The government will expand the implementation of the Treasury Single Account (TSA) to county governments from July 1, 2026, in a move aimed at streamlining county requisition and payment processes while enhancing transparency and accountability in public financial management.

Treasury Cabinet Secretary John Mbadi announced the reforms while presenting the 2026/27 Budget Statement in Parliament, saying the government remains committed to strengthening devolution through timely and efficient fiscal transfers to counties.

Mbadi said county governments are projected to receive a total allocation of Sh502 billion in the 2026/27 financial year.

The allocation comprises Sh428 billion as the equitable share of revenue, Sh16.6 billion in additional allocations from the National Government’s share of revenue, and Sh57.4 billion in loans and grants from development partners.

“The government remains committed to supporting devolution through intergovernmental fiscal transfers in line with Article 202 of the Constitution,” Mbadi told lawmakers.

He proposed an equitable share allocation of Sh428 billion to be transferred to county governments based on the Fourth Basis for revenue sharing.

According to the Treasury CS, the allocation represents 21 per cent of the most recently audited national revenue for the 2022/23 financial year, surpassing the constitutional minimum threshold of 15 per cent provided under Article 203(2) of the Constitution.

“Including the additional allocation from the National Government’s share of revenue of Sh16.6 billion to the proposed equitable share of Sh428 billion implies that county governments will receive a total of Sh444.6 billion in FY 2026/27,” he said.

“Further to this allocation, I have proposed an additional allocation of Sh57.4 billion from loans and grants from development partners.”

To improve the flow of funds to counties, the National Treasury has prepared the draft Public Finance Management (Amendment) Bill, 2025, which seeks to amend Sections 42 and 191 of the Public Finance Management Act.

Mbadi said the proposed amendments will provide for the submission of two separate pieces of legislation: one covering county governments’ additional allocations and the National Government’s share of revenue, and another dealing with proceeds from development partner loans and grants.

The Treasury believes the changes will help reduce delays in the approval and disbursement of additional allocations to county governments.

The government has also proposed an additional Sh10.3 billion for the Equalisation Fund in the 2026/27 financial year to support development projects in marginalised areas.

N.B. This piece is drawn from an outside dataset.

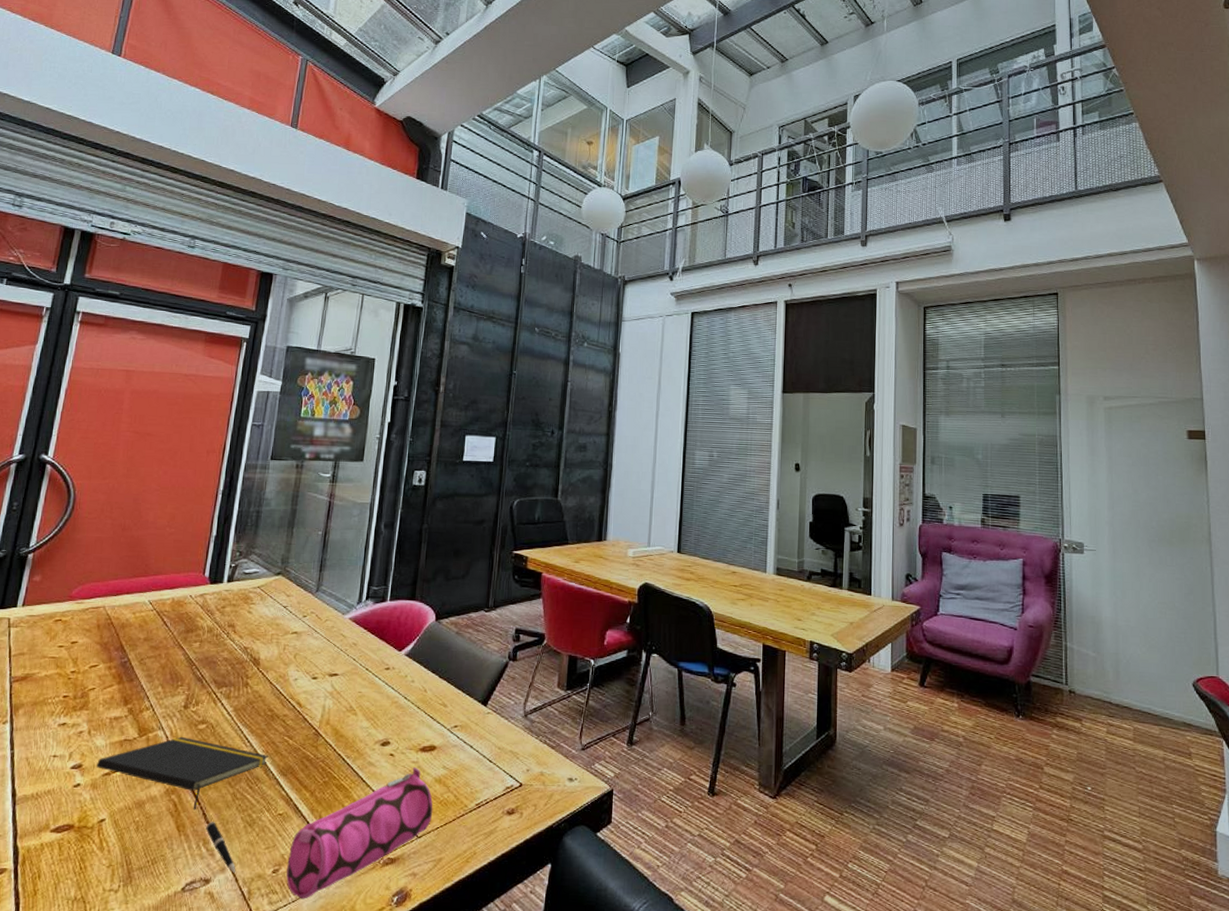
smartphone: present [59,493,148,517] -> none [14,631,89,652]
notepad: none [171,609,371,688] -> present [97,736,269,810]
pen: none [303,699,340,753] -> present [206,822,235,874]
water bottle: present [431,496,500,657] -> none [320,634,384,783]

At the same time, Mbadi raised concern over the growing stock of pending bills owed by county governments, warning that the liabilities continue to pose a significant fiscal risk.

He revealed that county governments had accumulated pending bills amounting to Sh183 billion as of June 30, 2025.

To address the challenge, the Cabinet Secretary said the Intergovernmental Budget and Economic Council (IBEC), during its 27th Ordinary Session, approved and adopted a County Governments’ Pending Bills Action Plan prepared by the Controller of Budget.